TRY IT
The response should consist solely of the lines running from the line with "Aug 6, 2026" to the end of the data, retyped exactly.

EXERCISE INPUTS
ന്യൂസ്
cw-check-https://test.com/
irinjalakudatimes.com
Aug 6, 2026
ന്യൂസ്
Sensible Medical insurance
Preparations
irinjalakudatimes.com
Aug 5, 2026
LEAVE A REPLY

ANSWER TO THIS TASK
Aug 6, 2026
ന്യൂസ്
Sensible Medical insurance
Preparations
irinjalakudatimes.com
Aug 5, 2026
LEAVE A REPLY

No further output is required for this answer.